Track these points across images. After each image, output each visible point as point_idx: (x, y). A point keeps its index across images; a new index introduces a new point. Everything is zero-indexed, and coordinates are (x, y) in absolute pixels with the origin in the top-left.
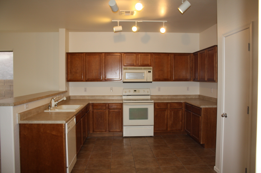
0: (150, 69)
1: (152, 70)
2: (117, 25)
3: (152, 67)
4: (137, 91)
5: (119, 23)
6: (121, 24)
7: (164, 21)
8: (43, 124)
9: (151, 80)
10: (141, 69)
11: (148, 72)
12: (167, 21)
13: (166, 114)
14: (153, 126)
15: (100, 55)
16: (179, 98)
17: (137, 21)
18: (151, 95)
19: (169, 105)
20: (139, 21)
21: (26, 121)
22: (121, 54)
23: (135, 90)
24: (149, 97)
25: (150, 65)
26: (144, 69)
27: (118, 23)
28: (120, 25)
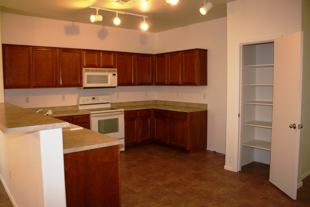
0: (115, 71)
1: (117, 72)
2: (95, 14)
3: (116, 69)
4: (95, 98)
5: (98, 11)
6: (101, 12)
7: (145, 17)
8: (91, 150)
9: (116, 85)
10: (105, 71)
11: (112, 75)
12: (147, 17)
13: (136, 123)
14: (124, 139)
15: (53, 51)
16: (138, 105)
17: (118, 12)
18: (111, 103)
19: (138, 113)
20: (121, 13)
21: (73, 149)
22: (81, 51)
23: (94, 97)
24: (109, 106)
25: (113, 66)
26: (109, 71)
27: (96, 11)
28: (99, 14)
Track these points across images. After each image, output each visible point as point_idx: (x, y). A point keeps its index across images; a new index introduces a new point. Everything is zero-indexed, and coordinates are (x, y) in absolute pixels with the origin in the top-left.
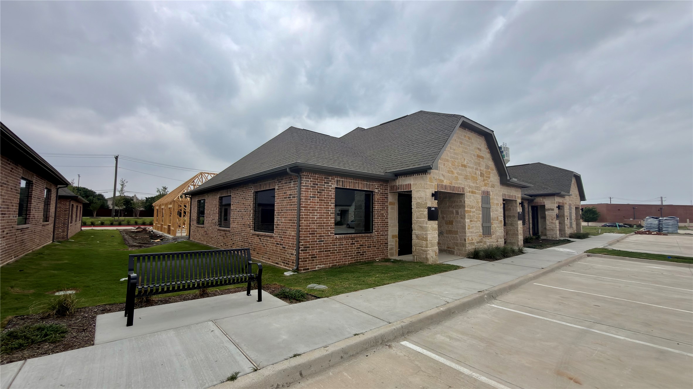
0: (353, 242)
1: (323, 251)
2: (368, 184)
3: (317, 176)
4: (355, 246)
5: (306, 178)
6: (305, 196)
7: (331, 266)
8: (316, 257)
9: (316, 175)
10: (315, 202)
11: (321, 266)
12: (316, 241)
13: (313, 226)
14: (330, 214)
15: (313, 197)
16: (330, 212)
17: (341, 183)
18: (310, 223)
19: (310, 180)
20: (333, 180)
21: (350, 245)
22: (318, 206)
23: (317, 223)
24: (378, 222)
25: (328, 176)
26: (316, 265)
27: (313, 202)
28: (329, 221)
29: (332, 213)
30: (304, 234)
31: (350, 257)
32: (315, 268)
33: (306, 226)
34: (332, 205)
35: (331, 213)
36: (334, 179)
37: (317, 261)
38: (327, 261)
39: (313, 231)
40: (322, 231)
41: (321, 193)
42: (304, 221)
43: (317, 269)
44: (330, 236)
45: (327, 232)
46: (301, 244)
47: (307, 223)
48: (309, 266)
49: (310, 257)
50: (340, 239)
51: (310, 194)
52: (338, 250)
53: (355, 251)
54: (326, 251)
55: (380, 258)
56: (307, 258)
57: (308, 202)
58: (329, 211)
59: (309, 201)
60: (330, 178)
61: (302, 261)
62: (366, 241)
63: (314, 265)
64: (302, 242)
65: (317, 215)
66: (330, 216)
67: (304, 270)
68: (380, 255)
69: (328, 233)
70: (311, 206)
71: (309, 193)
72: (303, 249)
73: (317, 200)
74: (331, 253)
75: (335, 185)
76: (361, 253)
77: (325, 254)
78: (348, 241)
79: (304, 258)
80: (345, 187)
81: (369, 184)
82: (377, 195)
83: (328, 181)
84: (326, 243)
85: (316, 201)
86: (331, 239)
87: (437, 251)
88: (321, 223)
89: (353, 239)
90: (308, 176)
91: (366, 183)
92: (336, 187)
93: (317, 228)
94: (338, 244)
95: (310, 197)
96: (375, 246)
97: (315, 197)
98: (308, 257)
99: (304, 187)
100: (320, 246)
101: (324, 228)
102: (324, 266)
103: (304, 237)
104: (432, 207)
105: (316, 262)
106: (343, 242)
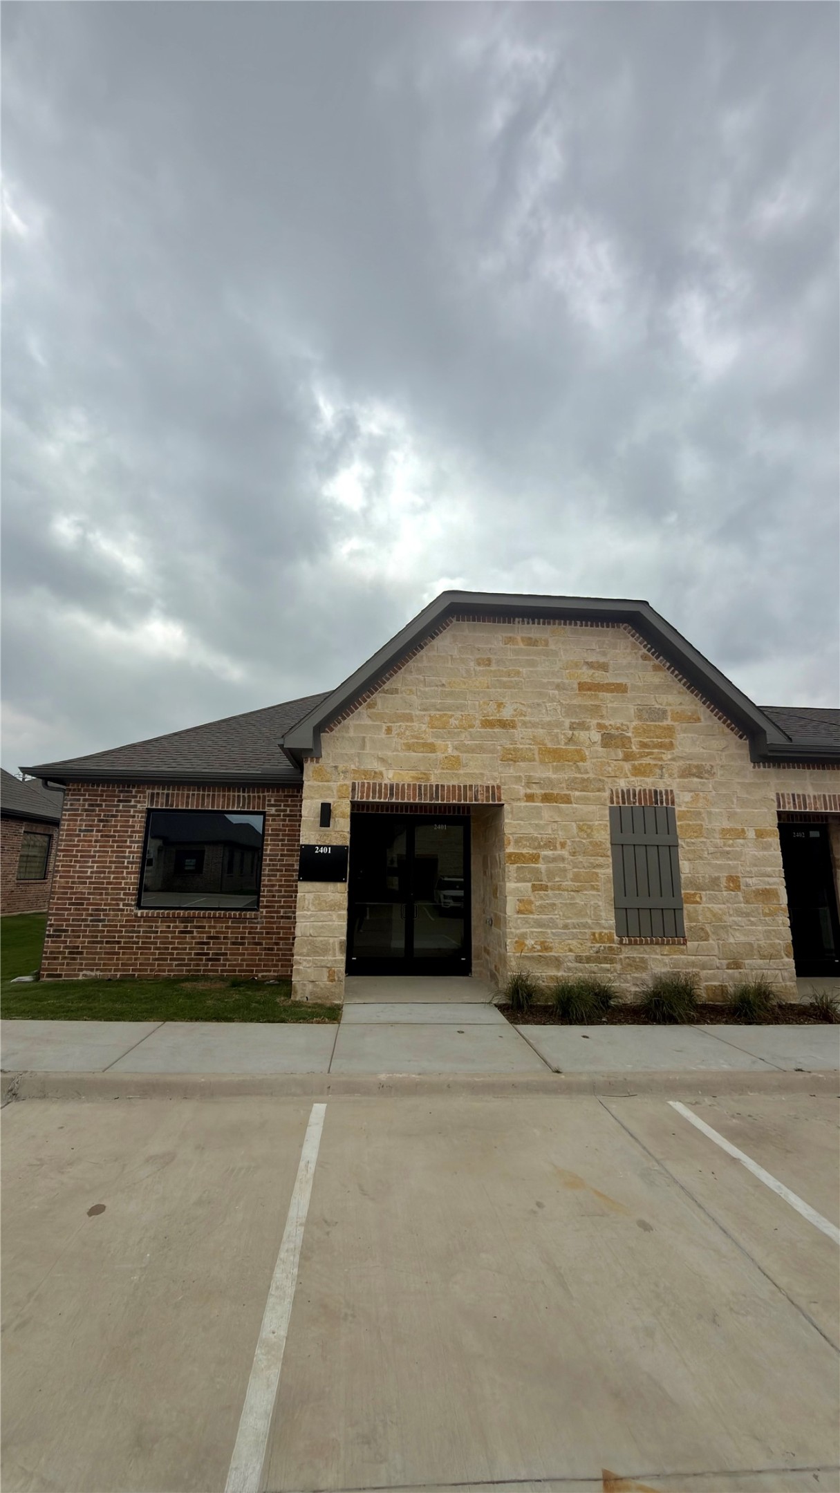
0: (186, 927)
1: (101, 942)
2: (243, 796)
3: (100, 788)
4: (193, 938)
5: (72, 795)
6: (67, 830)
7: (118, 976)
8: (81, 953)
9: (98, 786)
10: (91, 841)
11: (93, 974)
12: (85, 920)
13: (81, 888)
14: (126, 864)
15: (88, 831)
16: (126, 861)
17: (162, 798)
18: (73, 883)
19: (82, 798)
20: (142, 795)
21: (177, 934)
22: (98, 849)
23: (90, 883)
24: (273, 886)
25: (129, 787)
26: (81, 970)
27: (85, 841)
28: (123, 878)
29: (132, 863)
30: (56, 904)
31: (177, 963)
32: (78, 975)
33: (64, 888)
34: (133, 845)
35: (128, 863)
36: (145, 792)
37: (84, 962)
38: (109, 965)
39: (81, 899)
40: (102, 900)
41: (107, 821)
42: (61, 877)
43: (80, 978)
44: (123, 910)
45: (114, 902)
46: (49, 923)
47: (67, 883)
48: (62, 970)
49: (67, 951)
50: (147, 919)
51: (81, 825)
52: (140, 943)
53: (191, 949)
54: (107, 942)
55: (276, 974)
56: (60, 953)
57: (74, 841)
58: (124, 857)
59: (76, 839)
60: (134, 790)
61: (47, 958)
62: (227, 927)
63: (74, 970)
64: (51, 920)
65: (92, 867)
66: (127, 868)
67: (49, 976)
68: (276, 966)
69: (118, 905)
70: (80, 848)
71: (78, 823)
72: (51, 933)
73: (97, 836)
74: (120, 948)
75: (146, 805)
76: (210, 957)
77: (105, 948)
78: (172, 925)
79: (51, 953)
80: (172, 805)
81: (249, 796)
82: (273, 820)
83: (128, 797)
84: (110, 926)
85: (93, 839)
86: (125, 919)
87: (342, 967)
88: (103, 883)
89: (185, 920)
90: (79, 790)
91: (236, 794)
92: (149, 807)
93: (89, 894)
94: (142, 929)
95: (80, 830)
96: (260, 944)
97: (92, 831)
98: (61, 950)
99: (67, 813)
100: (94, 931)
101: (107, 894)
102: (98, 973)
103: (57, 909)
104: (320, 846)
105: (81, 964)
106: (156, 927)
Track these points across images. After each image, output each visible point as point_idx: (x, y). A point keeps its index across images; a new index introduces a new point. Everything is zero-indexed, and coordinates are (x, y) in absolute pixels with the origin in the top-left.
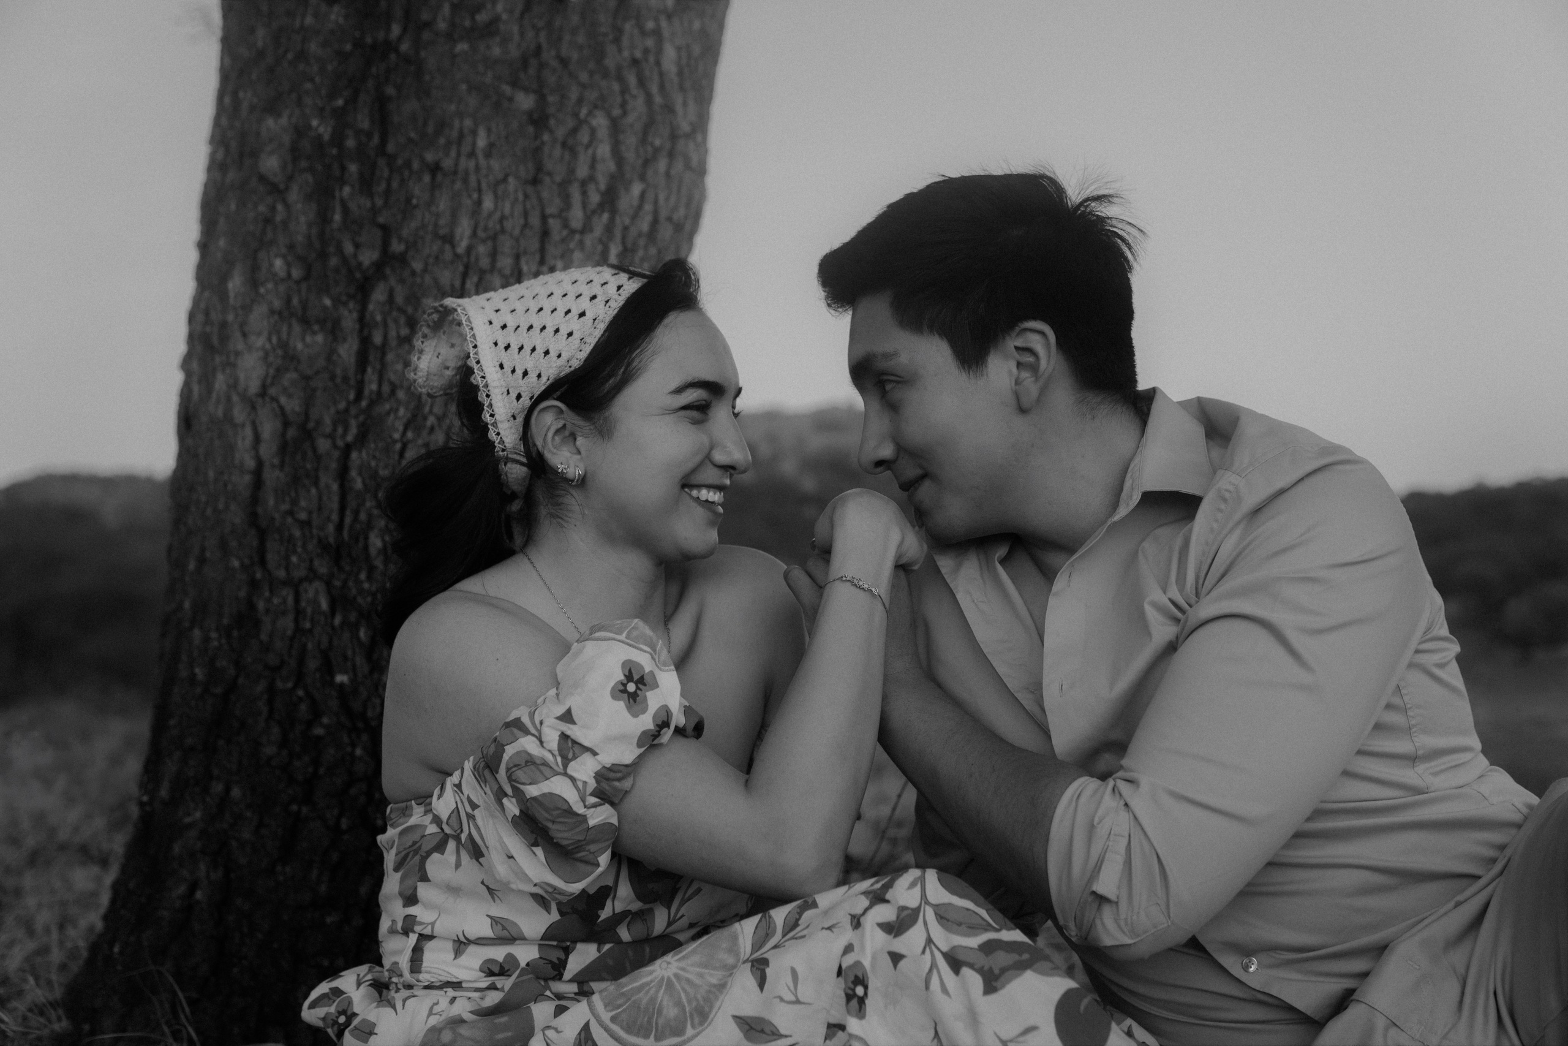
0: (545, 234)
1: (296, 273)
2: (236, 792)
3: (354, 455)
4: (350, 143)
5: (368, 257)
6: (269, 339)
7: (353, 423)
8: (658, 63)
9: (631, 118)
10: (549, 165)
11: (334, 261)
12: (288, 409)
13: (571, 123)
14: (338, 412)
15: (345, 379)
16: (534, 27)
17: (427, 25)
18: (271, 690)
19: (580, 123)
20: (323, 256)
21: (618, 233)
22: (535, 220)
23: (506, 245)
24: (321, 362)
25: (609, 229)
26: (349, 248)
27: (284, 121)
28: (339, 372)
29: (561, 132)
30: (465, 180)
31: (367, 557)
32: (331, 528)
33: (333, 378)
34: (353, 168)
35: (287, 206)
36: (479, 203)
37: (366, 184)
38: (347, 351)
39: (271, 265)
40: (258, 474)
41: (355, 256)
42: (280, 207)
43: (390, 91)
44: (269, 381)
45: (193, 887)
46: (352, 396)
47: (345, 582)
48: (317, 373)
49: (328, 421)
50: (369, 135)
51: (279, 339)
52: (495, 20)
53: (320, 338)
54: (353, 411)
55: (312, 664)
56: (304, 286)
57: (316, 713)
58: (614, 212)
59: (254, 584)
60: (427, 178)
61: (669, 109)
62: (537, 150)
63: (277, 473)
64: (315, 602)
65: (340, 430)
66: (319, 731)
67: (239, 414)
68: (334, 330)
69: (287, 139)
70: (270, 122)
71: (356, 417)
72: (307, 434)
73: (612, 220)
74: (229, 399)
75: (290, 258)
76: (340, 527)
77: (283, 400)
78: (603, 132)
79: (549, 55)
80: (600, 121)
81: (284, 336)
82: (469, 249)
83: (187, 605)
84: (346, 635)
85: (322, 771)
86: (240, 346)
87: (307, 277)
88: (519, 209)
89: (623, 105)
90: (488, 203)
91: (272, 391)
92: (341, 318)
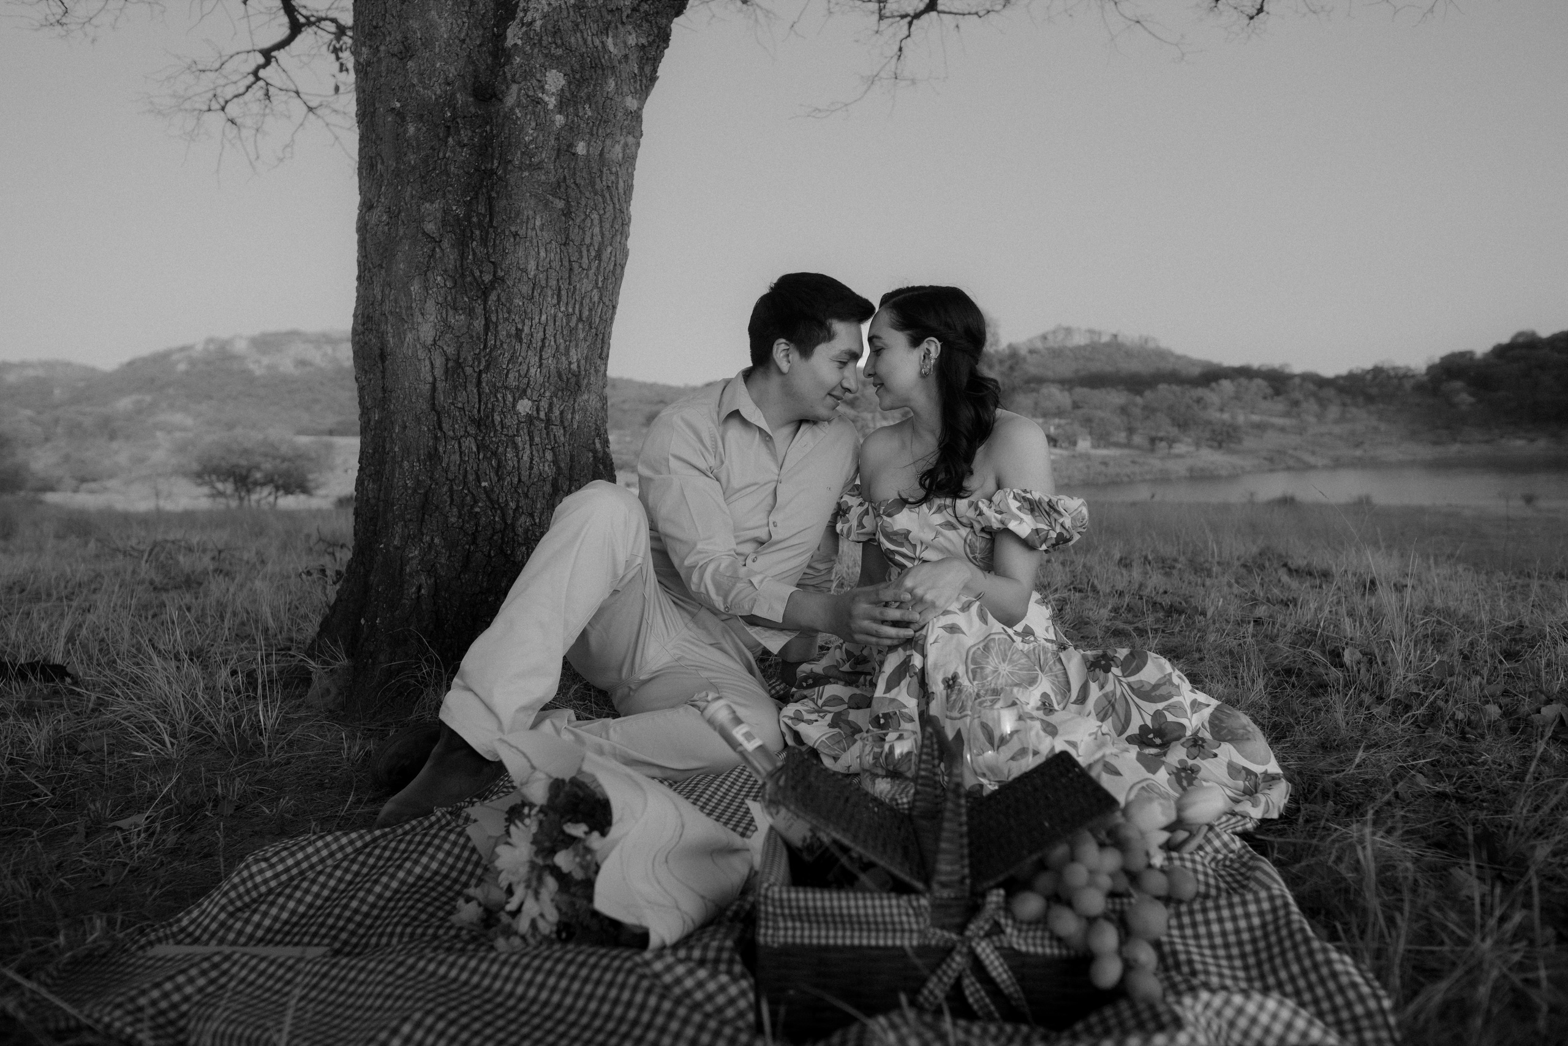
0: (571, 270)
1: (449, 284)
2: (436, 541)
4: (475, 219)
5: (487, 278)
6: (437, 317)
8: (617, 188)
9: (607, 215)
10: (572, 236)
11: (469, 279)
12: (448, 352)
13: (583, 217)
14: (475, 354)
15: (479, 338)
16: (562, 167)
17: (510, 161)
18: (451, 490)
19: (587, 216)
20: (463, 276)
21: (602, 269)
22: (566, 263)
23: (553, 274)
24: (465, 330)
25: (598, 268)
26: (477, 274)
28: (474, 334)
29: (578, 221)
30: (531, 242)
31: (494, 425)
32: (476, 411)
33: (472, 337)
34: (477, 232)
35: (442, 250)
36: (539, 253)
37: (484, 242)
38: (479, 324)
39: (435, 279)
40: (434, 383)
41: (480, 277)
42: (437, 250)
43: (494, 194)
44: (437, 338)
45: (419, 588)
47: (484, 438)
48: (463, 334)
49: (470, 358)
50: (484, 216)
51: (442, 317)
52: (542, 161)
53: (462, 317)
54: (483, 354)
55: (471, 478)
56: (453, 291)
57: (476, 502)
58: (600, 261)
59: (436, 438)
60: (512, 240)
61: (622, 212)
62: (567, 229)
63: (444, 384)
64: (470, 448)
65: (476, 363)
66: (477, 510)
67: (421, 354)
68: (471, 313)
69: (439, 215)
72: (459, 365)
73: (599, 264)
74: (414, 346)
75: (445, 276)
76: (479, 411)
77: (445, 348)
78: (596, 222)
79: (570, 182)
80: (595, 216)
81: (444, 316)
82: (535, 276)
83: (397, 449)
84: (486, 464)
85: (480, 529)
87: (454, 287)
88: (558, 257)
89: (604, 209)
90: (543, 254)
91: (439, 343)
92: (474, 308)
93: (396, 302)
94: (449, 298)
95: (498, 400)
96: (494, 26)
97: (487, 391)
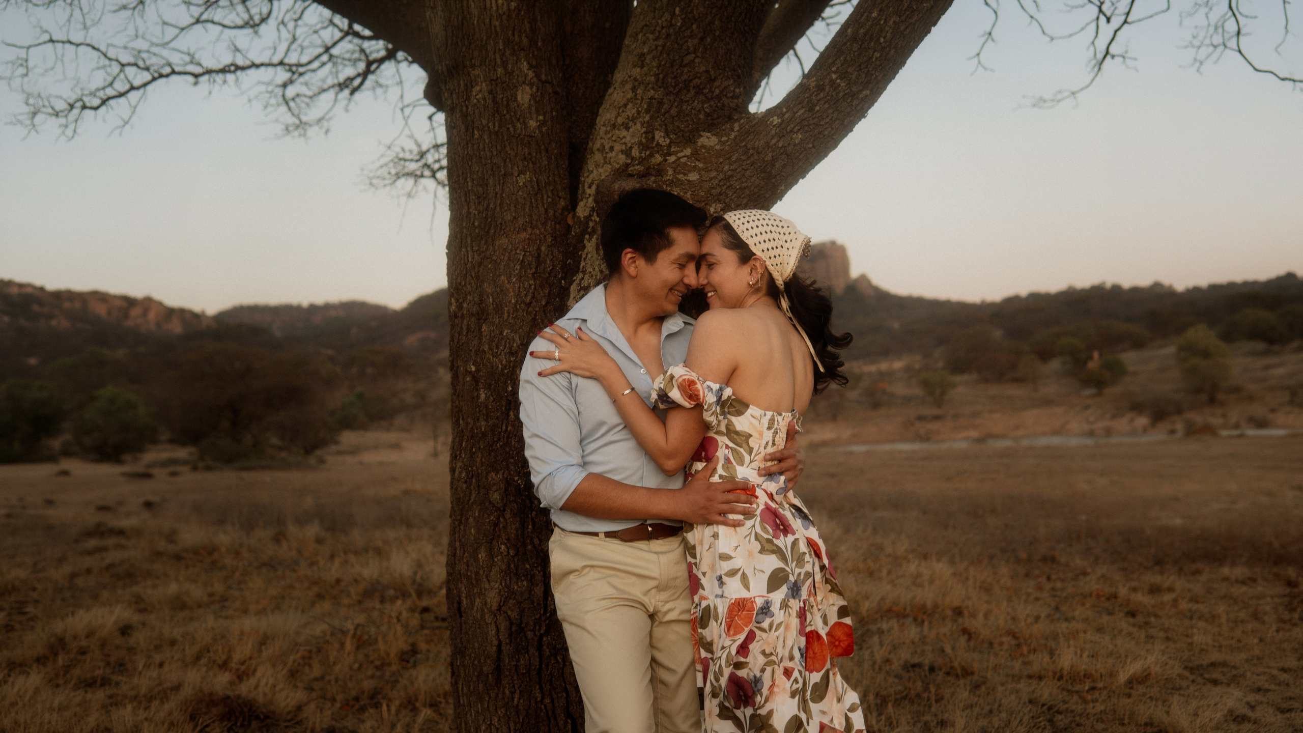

• EXERCISE INSTRUCTIONS: Your answer should consist solely of the lines above from the line with "63: (277, 473)" to the line with "78: (603, 132)", both included, reproduced exactly.

• RESPONSE AREA:
63: (277, 473)
64: (315, 602)
65: (340, 430)
66: (319, 731)
67: (239, 414)
68: (334, 330)
69: (287, 139)
70: (270, 122)
71: (356, 417)
72: (307, 434)
73: (612, 220)
74: (229, 399)
75: (290, 258)
76: (340, 527)
77: (283, 400)
78: (603, 132)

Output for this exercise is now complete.